Andererseits schlagen Paul, Tsangaris und Schoenemond über zwei Jahre mit Hilfe von Gesprächen mit Fachleuten auch die großen Bögen: Was können Festivals für Publikum, Kreative und Veranstalter bedeuten?
„Wir kennen Timo und das Maifeld Derby lange und haben in der Vergangenheit schon für die festivaleigenen Aftermovies gedreht“, erklärt Lena Paul auf Anfrage. Das Derby sei für sie immer ein Beispiel dafür gewesen, „was Festivals auch sein können, wenn sie mutig sein dürfen und wollen. Gleichzeitig treibt uns die Frage nach den wirtschaftlichen Rahmenbedingungen von Pop auch schon lange um: Ist es nur unter selbstausbeuterischen Bedingungen möglich, spannende Musik zu machen und unter die Leute zu bringen, oder muss das auch anders möglich sein?“ 2019 sei dann „der Schocker“ gekommen, dass Kumpf mit dem Derby pausiert. „Da haben wir uns als Team kurz vor dem letzten Festival zusammengefunden, und es war schnell klar: Da steht eine für Mannheim kulturell wichtige Veranstaltung auf der Kippe – wir müssen diesen Film jetzt machen!“
Prekäre Arbeitsverhältnisse
Tsangaris erläutert: „Der Film ist letzten Endes ein Langzeitprojekt geworden, was ursprünglich gar nicht so geplant war. Wir haben Timo über zwei Jahre begleitet, in denen nicht nur bei ihm viel passiert ist, sondern auch wir viel gelernt haben. Erst im Prozess ist uns das ganze Ausmaß des Hauptthemas im Film bewusst geworden: Selbstausbeutung im Kulturbetrieb, der inhaltlich und nicht finanziell getrieben ist.“ Für die Arbeit von GALLIONfilm an dem Projekt habe das vor allem viel Recherche und lange Gespräche über die Ausrichtung des Films bedeutet.

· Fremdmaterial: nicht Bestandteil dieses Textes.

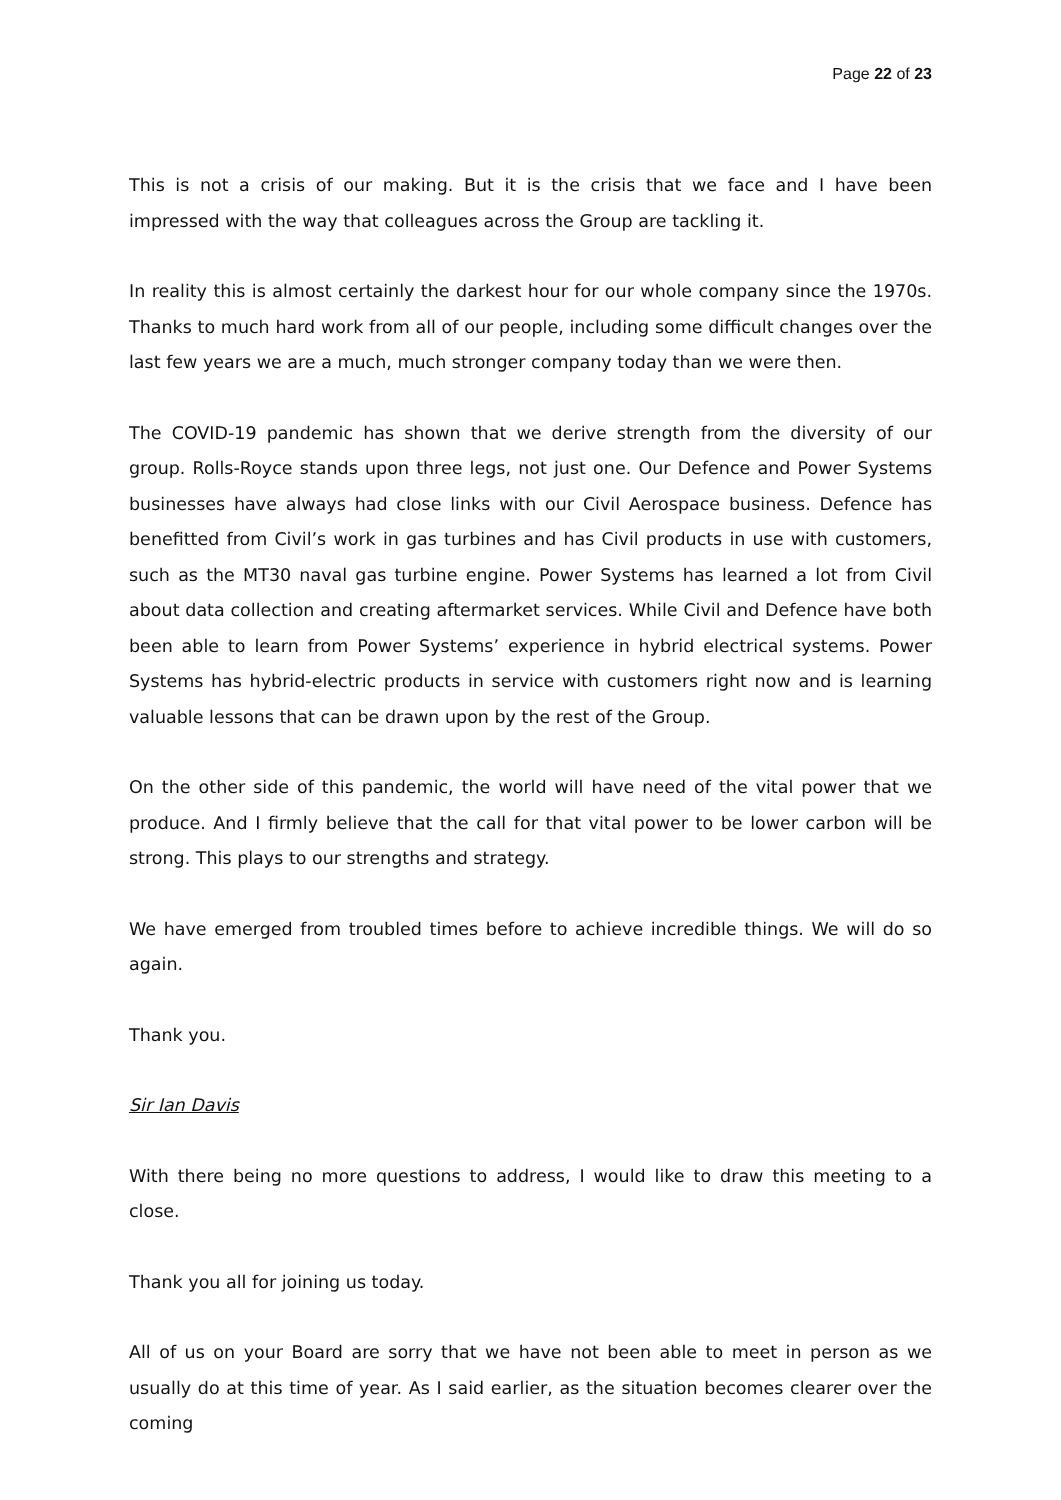Page 22 of 23
This is not a crisis of our making. But it is the crisis that we face and I have been impressed with the way that colleagues across the Group are tackling it.
In reality this is almost certainly the darkest hour for our whole company since the 1970s. Thanks to much hard work from all of our people, including some difficult changes over the last few years we are a much, much stronger company today than we were then.
The COVID-19 pandemic has shown that we derive strength from the diversity of our group. Rolls-Royce stands upon three legs, not just one. Our Defence and Power Systems businesses have always had close links with our Civil Aerospace business. Defence has benefitted from Civil’s work in gas turbines and has Civil products in use with customers, such as the MT30 naval gas turbine engine. Power Systems has learned a lot from Civil about data collection and creating aftermarket services. While Civil and Defence have both been able to learn from Power Systems’ experience in hybrid electrical systems. Power Systems has hybrid-electric products in service with customers right now and is learning valuable lessons that can be drawn upon by the rest of the Group.
On the other side of this pandemic, the world will have need of the vital power that we produce. And I firmly believe that the call for that vital power to be lower carbon will be strong. This plays to our strengths and strategy.
We have emerged from troubled times before to achieve incredible things. We will do so again.
Thank you.
Sir Ian Davis
With there being no more questions to address, I would like to draw this meeting to a close.
Thank you all for joining us today.
All of us on your Board are sorry that we have not been able to meet in person as we usually do at this time of year. As I said earlier, as the situation becomes clearer over the coming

„Als wir tief im Stoff drin waren, kam die Corona-Krise hinzu, mitsamt ihren drastischen Auswirkungen auf Kulturschaffende. Die Offenlegung der oft prekären Arbeitsverhältnisse, die das Virus zwar sichtbarer gemacht, aber nicht verursacht hat, verdeutlichte, wie wichtig es ist, das Thema als Dokumentarfilm festzuhalten.“ Das ist gelungen – und bleibt immer auch eine Liebeserklärung an Festivalkultur an sich.
Dokumentation zum Maifeld-Derby
- Die 45-minütige Maifeld-Derby-Dokumentation „Von Ponys und Dollars“ ist ab Freitag, 11. Juni, 19 Uhr, auf YouTube über den Kanal des Magazins „Musikexpress“ zu sehen (einfach mit dem Filmtitel suchen).

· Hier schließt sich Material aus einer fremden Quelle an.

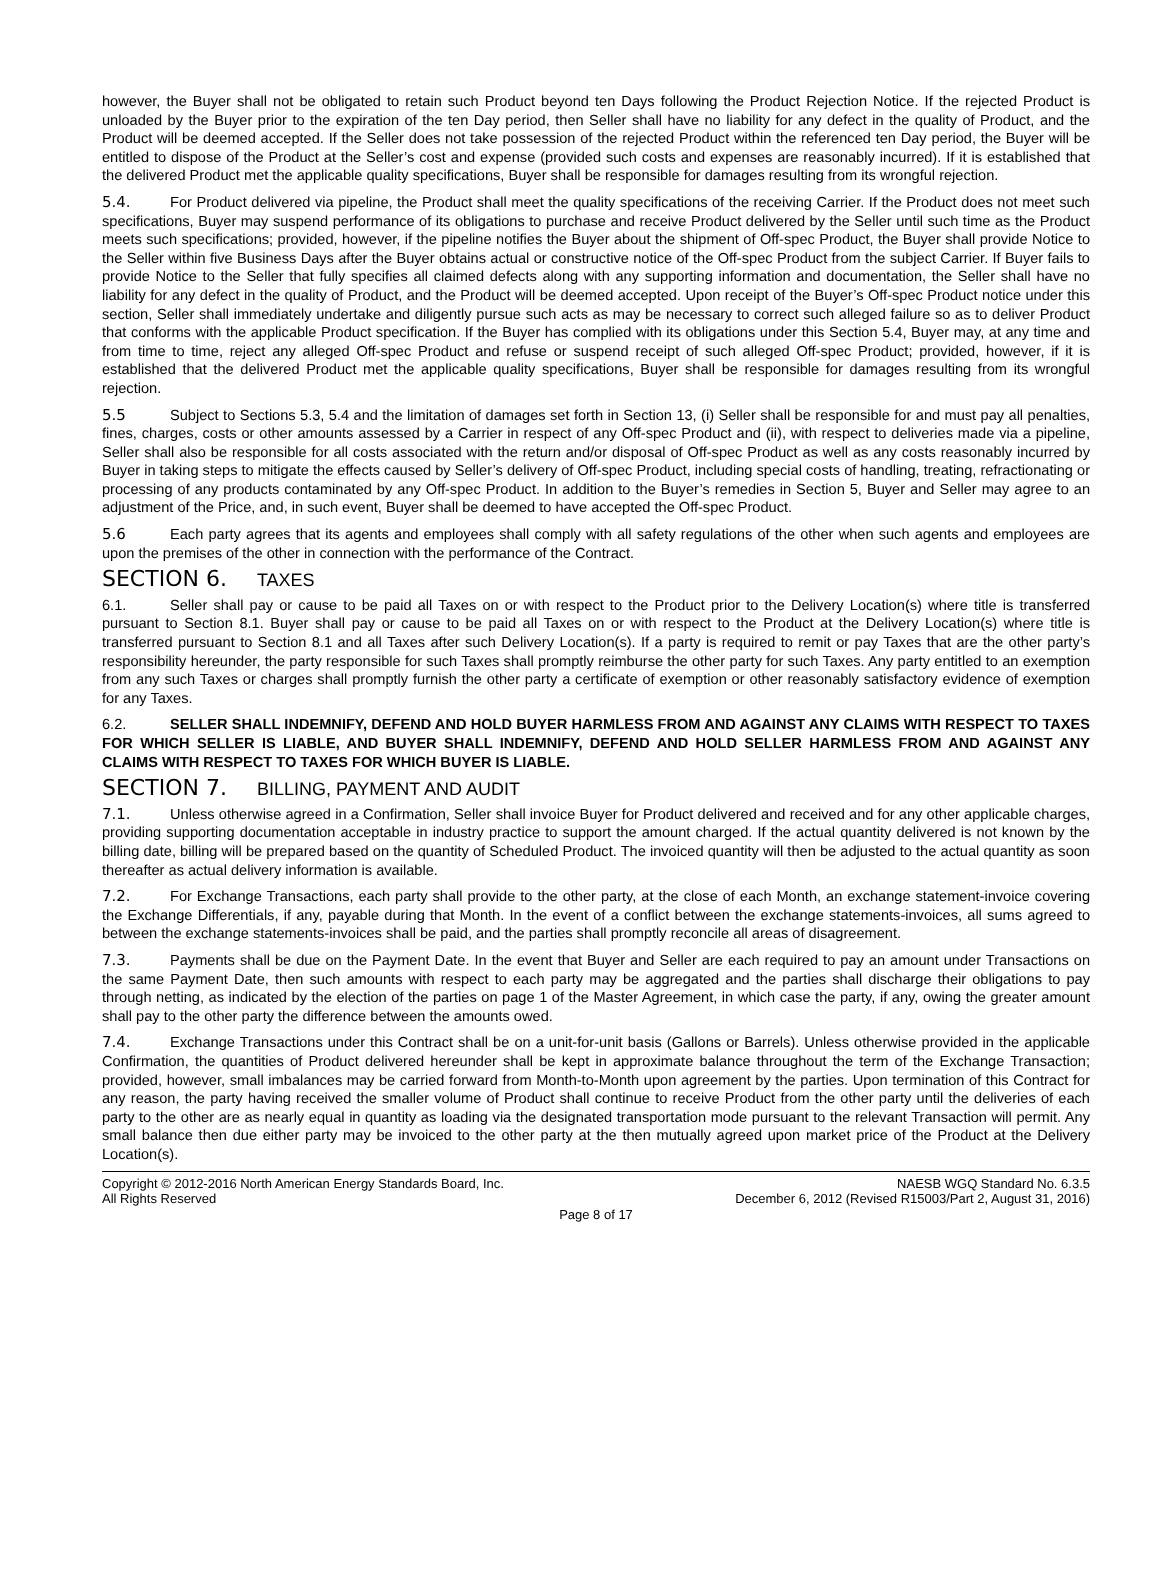however, the Buyer shall not be obligated to retain such Product beyond ten Days following the Product Rejection Notice. If the rejected Product is unloaded by the Buyer prior to the expiration of the ten Day period, then Seller shall have no liability for any defect in the quality of Product, and the Product will be deemed accepted. If the Seller does not take possession of the rejected Product within the referenced ten Day period, the Buyer will be entitled to dispose of the Product at the Seller’s cost and expense (provided such costs and expenses are reasonably incurred). If it is established that the delivered Product met the applicable quality specifications, Buyer shall be responsible for damages resulting from its wrongful rejection.
5.4. For Product delivered via pipeline, the Product shall meet the quality specifications of the receiving Carrier. If the Product does not meet such specifications, Buyer may suspend performance of its obligations to purchase and receive Product delivered by the Seller until such time as the Product meets such specifications; provided, however, if the pipeline notifies the Buyer about the shipment of Off-spec Product, the Buyer shall provide Notice to the Seller within five Business Days after the Buyer obtains actual or constructive notice of the Off-spec Product from the subject Carrier. If Buyer fails to provide Notice to the Seller that fully specifies all claimed defects along with any supporting information and documentation, the Seller shall have no liability for any defect in the quality of Product, and the Product will be deemed accepted. Upon receipt of the Buyer’s Off-spec Product notice under this section, Seller shall immediately undertake and diligently pursue such acts as may be necessary to correct such alleged failure so as to deliver Product that conforms with the applicable Product specification. If the Buyer has complied with its obligations under this Section 5.4, Buyer may, at any time and from time to time, reject any alleged Off-spec Product and refuse or suspend receipt of such alleged Off-spec Product; provided, however, if it is established that the delivered Product met the applicable quality specifications, Buyer shall be responsible for damages resulting from its wrongful rejection.
5.5 Subject to Sections 5.3, 5.4 and the limitation of damages set forth in Section 13, (i) Seller shall be responsible for and must pay all penalties, fines, charges, costs or other amounts assessed by a Carrier in respect of any Off-spec Product and (ii), with respect to deliveries made via a pipeline, Seller shall also be responsible for all costs associated with the return and/or disposal of Off-spec Product as well as any costs reasonably incurred by Buyer in taking steps to mitigate the effects caused by Seller’s delivery of Off-spec Product, including special costs of handling, treating, refractionating or processing of any products contaminated by any Off-spec Product. In addition to the Buyer’s remedies in Section 5, Buyer and Seller may agree to an adjustment of the Price, and, in such event, Buyer shall be deemed to have accepted the Off-spec Product.
5.6 Each party agrees that its agents and employees shall comply with all safety regulations of the other when such agents and employees are upon the premises of the other in connection with the performance of the Contract.
SECTION 6. TAXES
6.1. Seller shall pay or cause to be paid all Taxes on or with respect to the Product prior to the Delivery Location(s) where title is transferred pursuant to Section 8.1. Buyer shall pay or cause to be paid all Taxes on or with respect to the Product at the Delivery Location(s) where title is transferred pursuant to Section 8.1 and all Taxes after such Delivery Location(s). If a party is required to remit or pay Taxes that are the other party’s responsibility hereunder, the party responsible for such Taxes shall promptly reimburse the other party for such Taxes. Any party entitled to an exemption from any such Taxes or charges shall promptly furnish the other party a certificate of exemption or other reasonably satisfactory evidence of exemption for any Taxes.
6.2. SELLER SHALL INDEMNIFY, DEFEND AND HOLD BUYER HARMLESS FROM AND AGAINST ANY CLAIMS WITH RESPECT TO TAXES FOR WHICH SELLER IS LIABLE, AND BUYER SHALL INDEMNIFY, DEFEND AND HOLD SELLER HARMLESS FROM AND AGAINST ANY CLAIMS WITH RESPECT TO TAXES FOR WHICH BUYER IS LIABLE.
SECTION 7. BILLING, PAYMENT AND AUDIT
7.1. Unless otherwise agreed in a Confirmation, Seller shall invoice Buyer for Product delivered and received and for any other applicable charges, providing supporting documentation acceptable in industry practice to support the amount charged. If the actual quantity delivered is not known by the billing date, billing will be prepared based on the quantity of Scheduled Product. The invoiced quantity will then be adjusted to the actual quantity as soon thereafter as actual delivery information is available.
7.2. For Exchange Transactions, each party shall provide to the other party, at the close of each Month, an exchange statement-invoice covering the Exchange Differentials, if any, payable during that Month. In the event of a conflict between the exchange statements-invoices, all sums agreed to between the exchange statements-invoices shall be paid, and the parties shall promptly reconcile all areas of disagreement.
7.3. Payments shall be due on the Payment Date. In the event that Buyer and Seller are each required to pay an amount under Transactions on the same Payment Date, then such amounts with respect to each party may be aggregated and the parties shall discharge their obligations to pay through netting, as indicated by the election of the parties on page 1 of the Master Agreement, in which case the party, if any, owing the greater amount shall pay to the other party the difference between the amounts owed.
7.4. Exchange Transactions under this Contract shall be on a unit-for-unit basis (Gallons or Barrels). Unless otherwise provided in the applicable Confirmation, the quantities of Product delivered hereunder shall be kept in approximate balance throughout the term of the Exchange Transaction; provided, however, small imbalances may be carried forward from Month-to-Month upon agreement by the parties. Upon termination of this Contract for any reason, the party having received the smaller volume of Product shall continue to receive Product from the other party until the deliveries of each party to the other are as nearly equal in quantity as loading via the designated transportation mode pursuant to the relevant Transaction will permit. Any small balance then due either party may be invoiced to the other party at the then mutually agreed upon market price of the Product at the Delivery Location(s).
Copyright © 2012-2016 North American Energy Standards Board, Inc.
All Rights Reserved
NAESB WGQ Standard No. 6.3.5
December 6, 2012 (Revised R15003/Part 2, August 31, 2016)
Page 8 of 17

- Regie führten Lena Paul, Aaron Tsangaris und Donni Schoenemond. Das Trio von der Mannheimer Firma GALLIONfilm produzierte den Film auch über einen Zeitraum von zwei Jahren und schrieb zusammen mit Philipp Kohl das Drehbuch.

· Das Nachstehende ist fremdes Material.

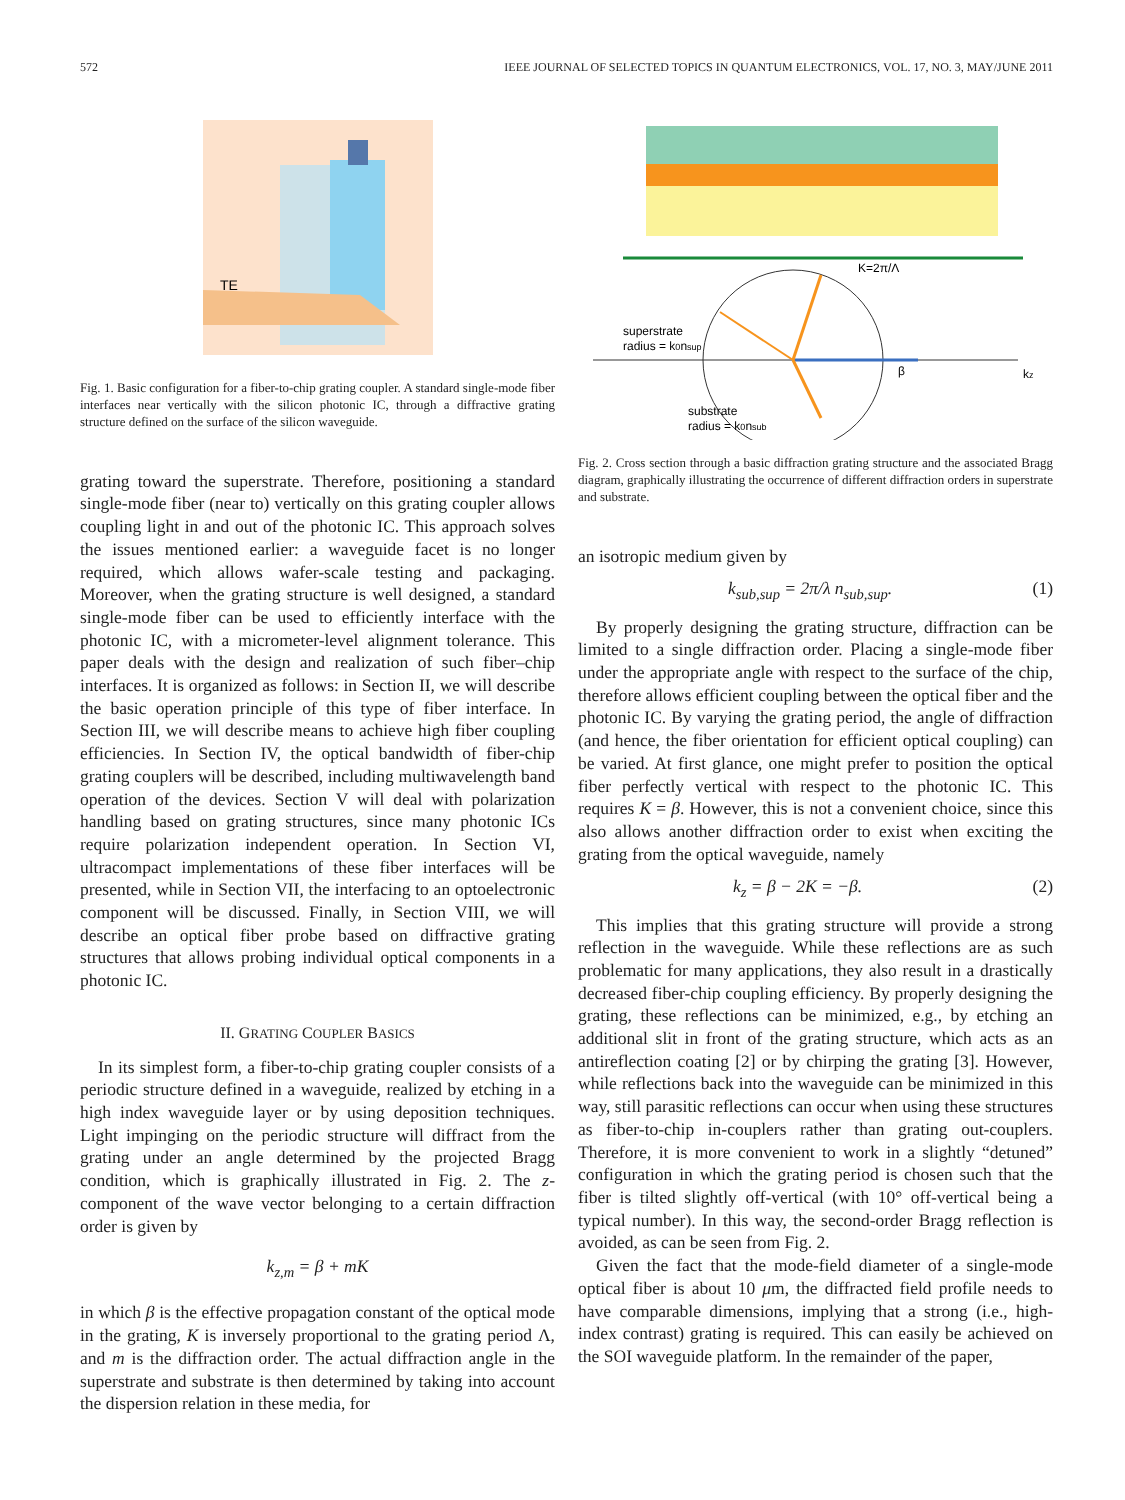572 IEEE JOURNAL OF SELECTED TOPICS IN QUANTUM ELECTRONICS, VOL. 17, NO. 3, MAY/JUNE 2011
TE
Fig. 1. Basic configuration for a fiber-to-chip grating coupler. A standard single-mode fiber interfaces near vertically with the silicon photonic IC, through a diffractive grating structure defined on the surface of the silicon waveguide.
grating toward the superstrate. Therefore, positioning a standard single-mode fiber (near to) vertically on this grating coupler allows coupling light in and out of the photonic IC. This approach solves the issues mentioned earlier: a waveguide facet is no longer required, which allows wafer-scale testing and packaging. Moreover, when the grating structure is well designed, a standard single-mode fiber can be used to efficiently interface with the photonic IC, with a micrometer-level alignment tolerance. This paper deals with the design and realization of such fiber–chip interfaces. It is organized as follows: in Section II, we will describe the basic operation principle of this type of fiber interface. In Section III, we will describe means to achieve high fiber coupling efficiencies. In Section IV, the optical bandwidth of fiber-chip grating couplers will be described, including multiwavelength band operation of the devices. Section V will deal with polarization handling based on grating structures, since many photonic ICs require polarization independent operation. In Section VI, ultracompact implementations of these fiber interfaces will be presented, while in Section VII, the interfacing to an optoelectronic component will be discussed. Finally, in Section VIII, we will describe an optical fiber probe based on diffractive grating structures that allows probing individual optical components in a photonic IC.
II. GRATING COUPLER BASICS
In its simplest form, a fiber-to-chip grating coupler consists of a periodic structure defined in a waveguide, realized by etching in a high index waveguide layer or by using deposition techniques. Light impinging on the periodic structure will diffract from the grating under an angle determined by the projected Bragg condition, which is graphically illustrated in Fig. 2. The z-component of the wave vector belonging to a certain diffraction order is given by
k<sub>z,m</sub> = β + mK
in which β is the effective propagation constant of the optical mode in the grating, K is inversely proportional to the grating period Λ, and m is the diffraction order. The actual diffraction angle in the superstrate and substrate is then determined by taking into account the dispersion relation in these media, for
K=2π/Λ
superstrate
radius = k0nsup
β
kz
substrate
radius = k0nsub
Fig. 2. Cross section through a basic diffraction grating structure and the associated Bragg diagram, graphically illustrating the occurrence of different diffraction orders in superstrate and substrate.
an isotropic medium given by
k<sub>sub,sup</sub> = 2π/λ n<sub>sub,sup</sub>. (1)
By properly designing the grating structure, diffraction can be limited to a single diffraction order. Placing a single-mode fiber under the appropriate angle with respect to the surface of the chip, therefore allows efficient coupling between the optical fiber and the photonic IC. By varying the grating period, the angle of diffraction (and hence, the fiber orientation for efficient optical coupling) can be varied. At first glance, one might prefer to position the optical fiber perfectly vertical with respect to the photonic IC. This requires K = β. However, this is not a convenient choice, since this also allows another diffraction order to exist when exciting the grating from the optical waveguide, namely
k<sub>z</sub> = β − 2K = −β. (2)
This implies that this grating structure will provide a strong reflection in the waveguide. While these reflections are as such problematic for many applications, they also result in a drastically decreased fiber-chip coupling efficiency. By properly designing the grating, these reflections can be minimized, e.g., by etching an additional slit in front of the grating structure, which acts as an antireflection coating [2] or by chirping the grating [3]. However, while reflections back into the waveguide can be minimized in this way, still parasitic reflections can occur when using these structures as fiber-to-chip in-couplers rather than grating out-couplers. Therefore, it is more convenient to work in a slightly “detuned” configuration in which the grating period is chosen such that the fiber is tilted slightly off-vertical (with 10° off-vertical being a typical number). In this way, the second-order Bragg reflection is avoided, as can be seen from Fig. 2.
Given the fact that the mode-field diameter of a single-mode optical fiber is about 10 μm, the diffracted field profile needs to have comparable dimensions, implying that a strong (i.e., high-index contrast) grating is required. This can easily be achieved on the SOI waveguide platform. In the remainder of the paper,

- Das zehnte Maifeld Derby hat Veranstalter Timo Kumpf pandemiebedingt auf das Wochenende vom 3. bis 5. September 2021 verschoben. Das neue Line-Up gibt er im Juli bekannt (www.maifeld-derby.de).
- Es soll als reine Freiluftveranstaltung stattfinden, mit der Hauptbühne im Mannheimer Reitstadion.